Background:
Several International Classification of Disease-10 (ICD-10) codes for rheumatic heart disease (RHD) are non-specific and default to RHD if rheumatic origin of valvular disease is unspecified. This results in substantial biases in RHD counts.
Aim:
To develop a comprehensive prediction model for predicting RHD status from ICD-codes in linked hospital records from five Australian jurisdictions
Methods:
RHD-coded (ICD-10 I05-I09) patient episodes (n=4087) in Queensland were validated through chart reviews and linked with hospital records from 2000 to 2017. Demographic and diagnosis variables available from the linked data include age, sex, Aboriginal status, diagnosis codes from multiple admissions (including previous acute rheumatic fever, group A streptococcal infection and non-rheumatic valvular and congenital heart disease), hospital and admission type, relevant procedure codes, pregnancy and socioeconomic variables.
Results:
We developed a prediction algorithm based on a generalised linear mixed model.
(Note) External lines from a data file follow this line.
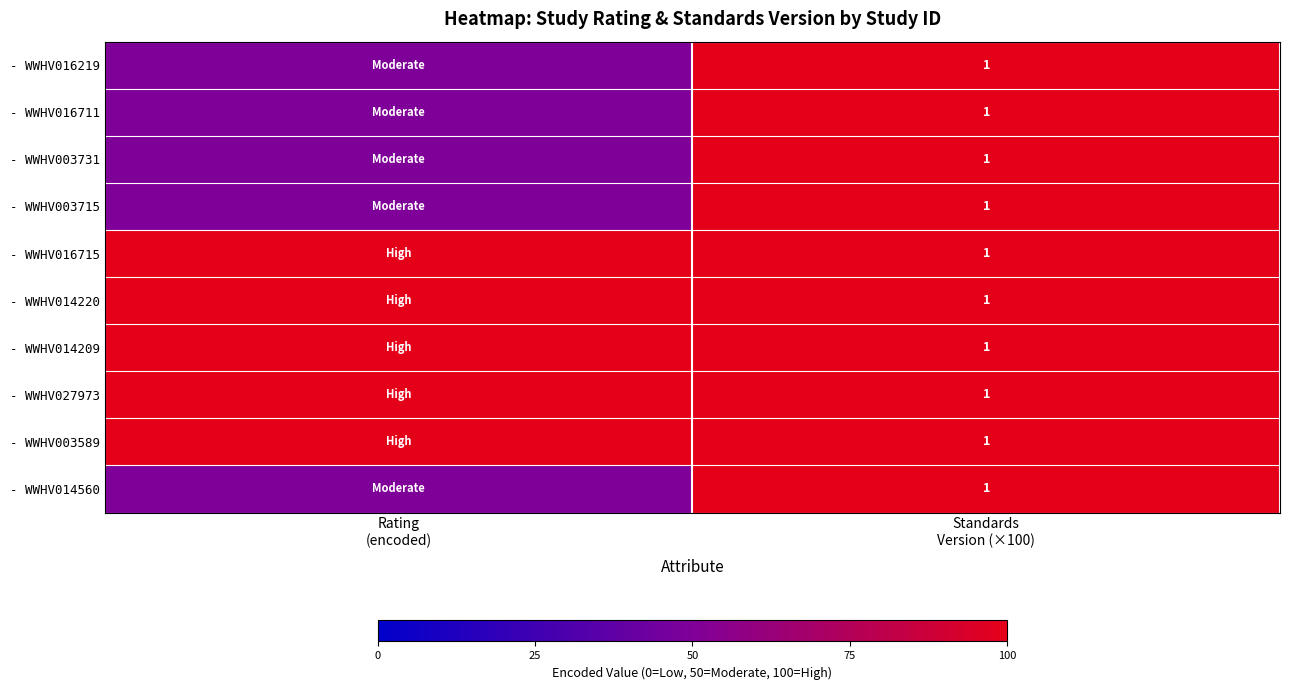

How many data points does each series have?

2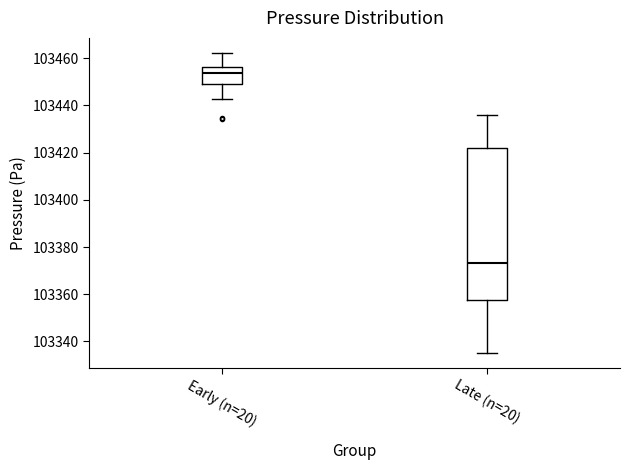

Where does the lower whisker of the box for Late (n=20) end on the y-axis? The values are not printed on the chart, so give them approximately, as read against the axis.

103336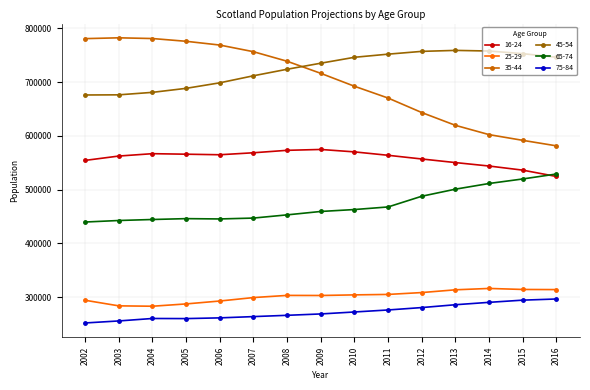

Which series has the largest total across all categories?

45-54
Variables are categorised (“binned”) by subject and each bin is introduced subsequently into the model. Each candidate model is k-fold cross-validated and the optimal variable set is chosen based on a combination of loss functions. We suggest appropriate methods for predicting out of sample random effects. Results will be validated using other machine learning methods such as classification and regression trees and random forests. The model is illustrated through empirical data from the Australian RHD Burden study.
Conclusion:
This prediction algorithm will allow us to credibly quantify the burden of RHD at a national level which is a key prerequisite for guiding national efforts to end RHD within a generation.